6. The learned Counsel for the respondents has contended that the provisions of the Agricultural Tenancy Act are not attracted at all as the applicants were never been the tenants. He also submits that the father of the applicants was also not a tenant although there was a reference made in the conveyance deed to that effect. He further points out that the said aspect was considered by the High Court in First Appeal No. 66/04, wherein it was specifically held that the applicants (defendants) having agreed to sell all the four properties, including the suit property and having sold three of them, the applicants cannot be allowed to say that the fourth property could not be sold by them because it could not be used otherwise than for agricultural purpose. He, therefore, contends that no interference is called for in the order passed by the executing Court.

7. It is totally misplaced on the part of the applicants to say that the present case is governed by the provisions of the Agricultural Tenancy Act, 1964. This is so because the applicants were never tenants of the agricultural land. It is clear position that the father of the applicants also never applied for getting the certificate for having purchased the suit property under Section 18A of the Agricultural Tenancy Act. It is to be noted that the father of the applicants was alive when the conveyance deed was passed by the landlord in favour of the applicants in 1995. The father of the applicants could have been deemed tenant right from 1976. Right from 1976 till 1995 when the conveyance was passed in favour of the applicants, no such claim of the applicant's father as deemed purchaser of the property was ever made nor the certificate to that effect was ever obtained. Therefore, basically, the provisions of the Agricultural Tenancy Act are not attracted to the facts of the present case.

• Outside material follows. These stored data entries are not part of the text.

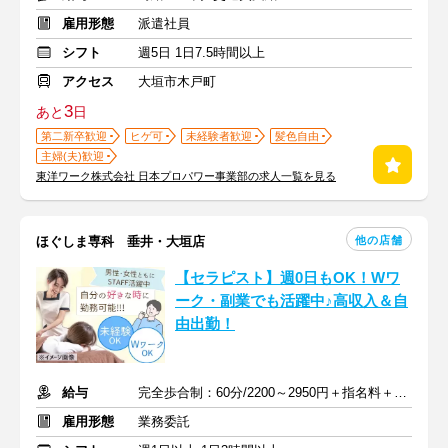
雇用形態
派遣社員
シフト
週5日 1日7.5時間以上
アクセス
大垣市木戸町
3
あと
日
第二新卒歓迎
ヒゲ可
未経験者歓迎
髪色自由
主婦(夫)歓迎
東洋ワーク株式会社 日本プロパワー事業部の求人一覧を見る
他の店舗
ほぐしま専科 垂井・大垣店
【セラピスト】週0日もOK！Wワ
ーク・副業でも活躍中♪高収入＆自
由出勤！
給与
完全歩合制：60分/2200～2950円＋指名料＋インセンティブ
雇用形態
業務委託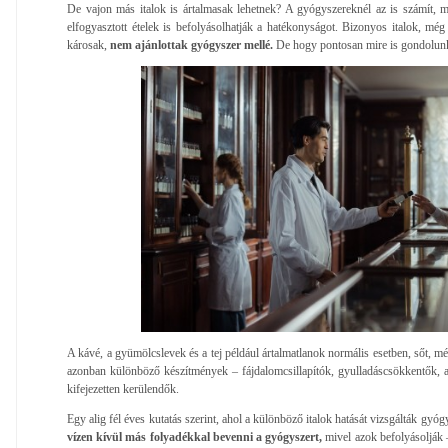
De vajon más italok is ártalmasak lehetnek? A gyógyszereknél az is számít, 
elfogyasztott ételek is befolyásolhatják a hatékonyságot. Bizonyos italok, mé
károsak,
nem ajánlottak gyógyszer mellé.
De hogy pontosan mire is gondolun
A kávé, a gyümölcslevek és a tej például ártalmatlanok normális esetben, sőt, mé
azonban különböző készítmények – fájdalomcsillapítók, gyulladáscsökkentők, al
kifejezetten kerülendők.
Egy alig fél éves kutatás szerint, ahol a különböző italok hatását vizsgálták gyóg
vízen kívül más folyadékkal bevenni a gyógyszert,
mivel azok befolyásolják 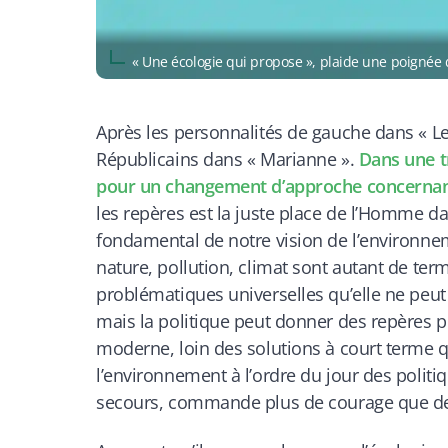
« Une écologie qui propose », plaide une poigné
Après les personnalités de gauche dans « Le
Républicains dans « Marianne ».
Dans une tr
pour un changement d’approche concernant
les repères est la juste place de l’Homme dan
fondamental de notre vision de l’environnem
nature, pollution, climat sont autant de te
problématiques universelles qu’elle ne peut 
mais la politique peut donner des repères 
moderne, loin des solutions à court terme q
l’environnement à l’ordre du jour des politi
secours, commande plus de courage que 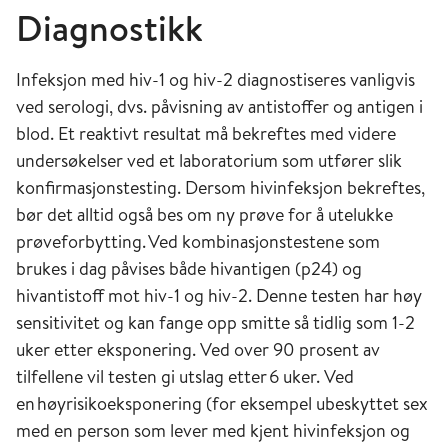
Diagnostikk
Infeksjon med hiv-1 og hiv-2 diagnostiseres vanligvis
ved serologi, dvs. påvisning av antistoffer og antigen i
blod. Et reaktivt resultat må bekreftes med videre
undersøkelser ved et laboratorium som utfører slik
konfirmasjonstesting. Dersom hivinfeksjon bekreftes,
bør det alltid også bes om ny prøve for å utelukke
prøveforbytting. Ved kombinasjonstestene som
brukes i dag påvises både hivantigen (p24) og
hivantistoff mot hiv-1 og hiv-2. Denne testen har høy
sensitivitet og kan fange opp smitte så tidlig som 1-2
uker etter eksponering. Ved over 90 prosent av
tilfellene vil testen gi utslag etter 6 uker. Ved
en høyrisikoeksponering (for eksempel ubeskyttet sex
med en person som lever med kjent hivinfeksjon og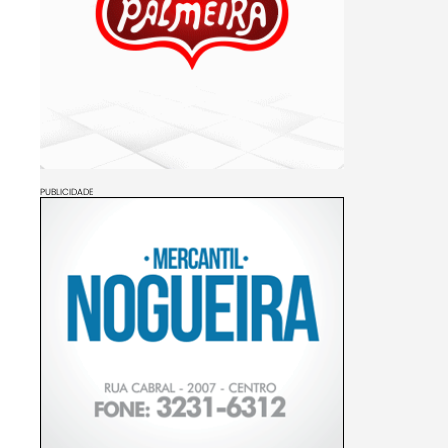
PUBLICIDADE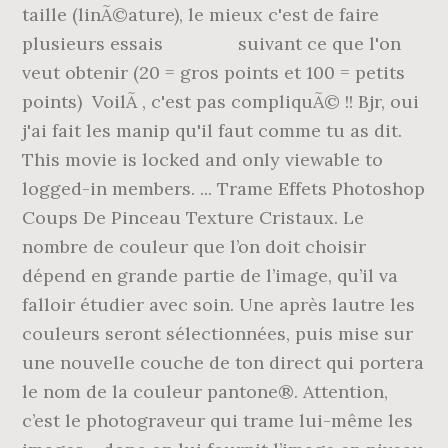
taille (linÃ©ature), le mieux c'est de faire
plusieurs essais suivant ce que l'on
veut obtenir (20 = gros points et 100 = petits
points) VoilÃ , c'est pas compliquÃ© !! Bjr, oui
j'ai fait les manip qu'il faut comme tu as dit.
This movie is locked and only viewable to
logged-in members. ... Trame Effets Photoshop
Coups De Pinceau Texture Cristaux. Le
nombre de couleur que l’on doit choisir
dépend en grande partie de l’image, qu’il va
falloir étudier avec soin. Une après lautre les
couleurs seront sélectionnées, puis mise sur
une nouvelle couche de ton direct qui portera
le nom de la couleur pantone®. Attention,
c’est le photograveur qui trame lui-même les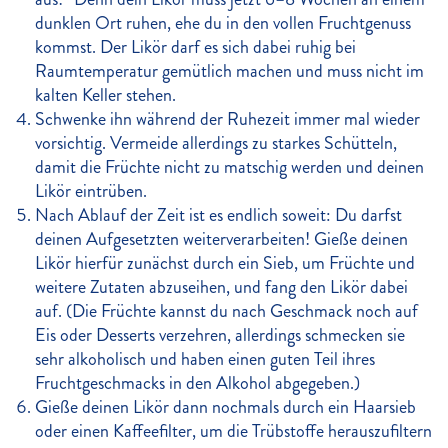
dunklen Ort ruhen, ehe du in den vollen Fruchtgenuss
kommst. Der Likör darf es sich dabei ruhig bei
Raumtemperatur gemütlich machen und muss nicht im
kalten Keller stehen.
Schwenke ihn während der Ruhezeit immer mal wieder
vorsichtig. Vermeide allerdings zu starkes Schütteln,
damit die Früchte nicht zu matschig werden und deinen
Likör eintrüben.
Nach Ablauf der Zeit ist es endlich soweit: Du darfst
deinen Aufgesetzten weiterverarbeiten! Gieße deinen
Likör hierfür zunächst durch ein Sieb, um Früchte und
weitere Zutaten abzuseihen, und fang den Likör dabei
auf. (Die Früchte kannst du nach Geschmack noch auf
Eis oder Desserts verzehren, allerdings schmecken sie
sehr alkoholisch und haben einen guten Teil ihres
Fruchtgeschmacks in den Alkohol abgegeben.)
Gieße deinen Likör dann nochmals durch ein Haarsieb
oder einen Kaffeefilter, um die Trübstoffe herauszufiltern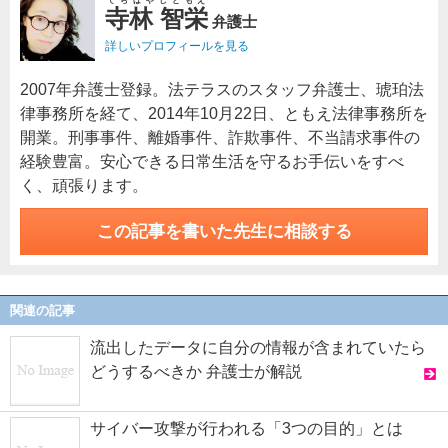
てらばやしともえ
寺林 智栄
弁護士
詳しいプロフィールを見る
2007年弁護士登録。法テラスのスタッフ弁護士、琥珀法
律事務所を経て、2014年10月22日、ともえ法律事務所を
開業。刑事事件、離婚事件、詐欺事件、不当請求事件の
経験豊富。安心できる日常生活を守るお手伝いをすべ
く、頑張ります。
この記事を書いた先生に相談する
関連の記事
流出したデータに自分の情報が含まれていたら
どうするべきか 弁護士が解説
サイバー攻撃が行われる「3つの目的」とは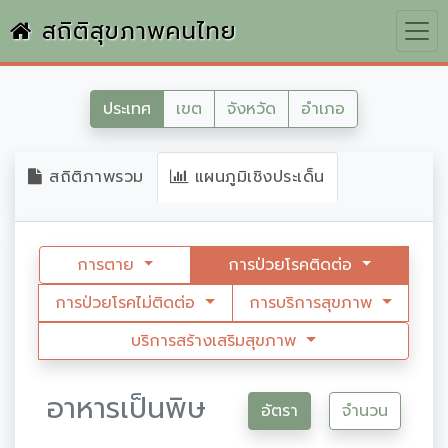
สถิติสุขภาพคนไทย
ประเทศ
เขต
จังหวัด
อำเภอ
สถิติภาพรวม
แผนภูมิเชิงประเด็น
การตาย
การป่วยโรคติดต่อ
การป่วยโรคไม่ติดต่อ
การบริการสุขภาพ
บริการสร้างเสริมสุขภาพ
อาหารเป็นพิษ
อัตรา
จำนวน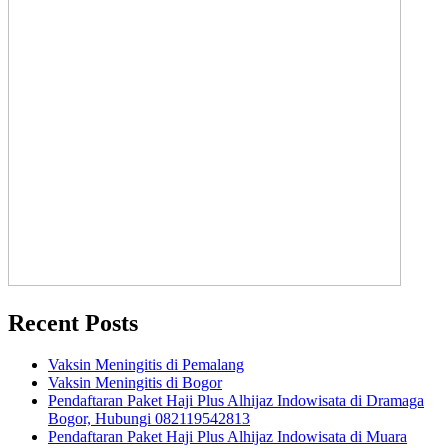
Recent Posts
Vaksin Meningitis di Pemalang
Vaksin Meningitis di Bogor
Pendaftaran Paket Haji Plus Alhijaz Indowisata di Dramaga
Bogor, Hubungi 082119542813
Pendaftaran Paket Haji Plus Alhijaz Indowisata di Muara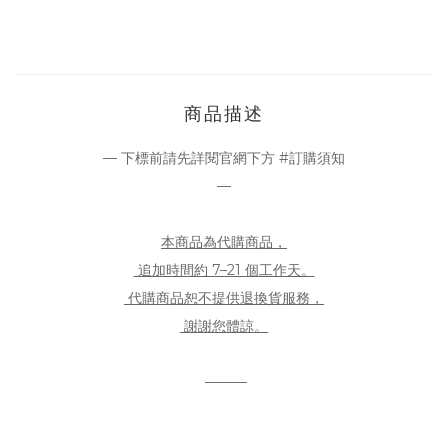
商品描述
— 下標前請先詳閱官網下方 #訂購須知
—
本商品為代購商品，
追加時間約 7–21 個工作天。
代購商品恕不提供退換貨服務，
謝謝您體諒。
———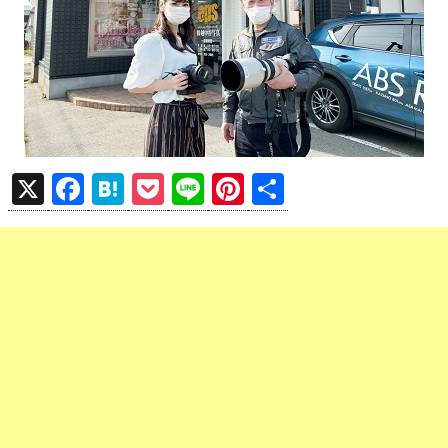
X
F
H
P
Li
Pi
共
a
at
o
n
nt
有
ce
e
ck
e
er
b
n
et
es
o
a
t
o
k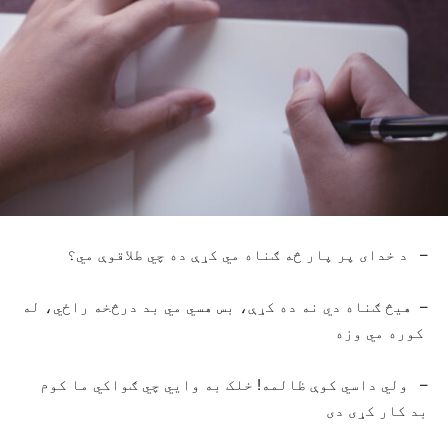
– د خدای پر پار څه ګناه مي کړې ده چي طلاقوې مي؟
– هيڅ ګناه دي نه ده کړې، بس هسي مي بد درڅخه راځي، له
کوره مي وزه
– ولي داسي کوې ظالمه! خلک به وايي چي ګواکي ما کوم
بد کار کړی دی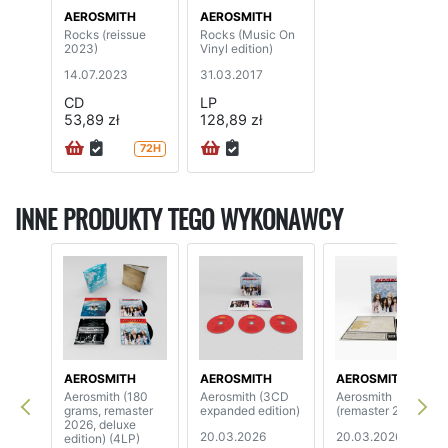
AEROSMITH
AEROSMITH
Rocks (reissue
Rocks (Music On
2023)
Vinyl edition)
14.07.2023
31.03.2017
CD
LP
53,89 zł
128,89 zł
72H
INNE PRODUKTY TEGO WYKONAWCY
AEROSMITH
AEROSMITH
AEROSMITH
Aerosmith (180
Aerosmith (3CD
Aerosmith
grams, remaster
expanded edition)
(remaster 2026)
2026, deluxe
20.03.2026
20.03.2026
edition) (4LP)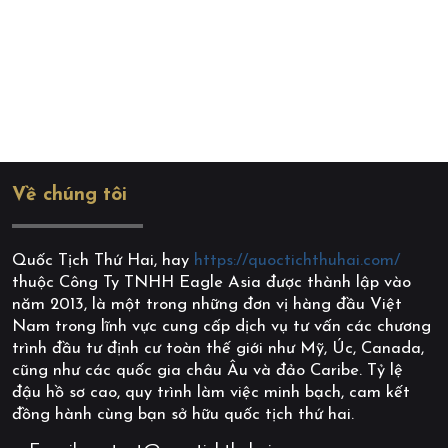
Về chúng tôi
Quốc Tịch Thứ Hai, hay
https://quoctichthuhai.com/
thuộc Công Ty TNHH Eagle Asia được thành lập vào
năm 2013, là một trong những đơn vị hàng đầu Việt
Nam trong lĩnh vực cung cấp dịch vụ tư vấn các chương
trình đầu tư định cư toàn thế giới như Mỹ, Úc, Canada,
cũng như các quốc gia châu Âu và đảo Caribe. Tỷ lệ
đậu hồ sơ cao, quy trình làm việc minh bạch, cam kết
đồng hành cùng bạn sở hữu quốc tịch thứ hai.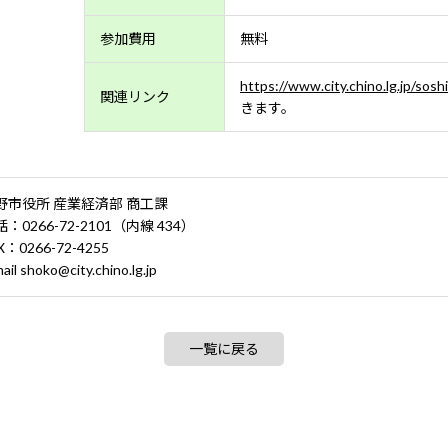
参加費用
無料
https://www.city.chino.lg.jp/sos
関連リンク
きます。
野市役所 産業経済部 商工課
：0266-72-2101（内線 434）
X：0266-72-4255
ail shoko@city.chino.lg.jp
一覧に戻る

8. The contention that the land was agricultural land and, therefore, it cannot be allowed to be used for nonagricultural purpose, this ground cannot be raised at this stage. So far as the use of the agricultural land is concerned, the respondents can apply to the Mamlatdar for conversion of the use of the agricultural land for nonagricultural purpose and that aspect can be considered by the Mamlatdar. However, that cannot prevent the execution of the decree which is obtained by the respondents.

9. It was also submitted by the learned Counsel for the applicants that in the written statement it was brought to the notice of the Court that the land was agricultural land and, therefore, it ceases to have jurisdiction. However, this contention is also not to be accepted. This is mainly because there was never a plea that the applicants were the tenants of the agricultural land. That there being no such plea having been taken, there was no question of the issue having been framed in that regard, and on that basis, it was submitted that the Civil Court could not have decided the issue as to the tenancy. Even for that matter, there was no plea taken by the applicants in their written statement that the Civil Court had no jurisdiction.

10. It is obvious that the transaction of sale of the suit land was between the applicants and the respondents and the respondents having obtained the decree of specific performance against the applicants, the applicants are bound to execute the same. The objections raised for execution of the decree are totally misplaced and devoid of any merits. The learned executing Court rightly rejected the application made by the applicants.

11. Consequently, I do not find any merit in the revision application. The revision application is, therefore, dismissed.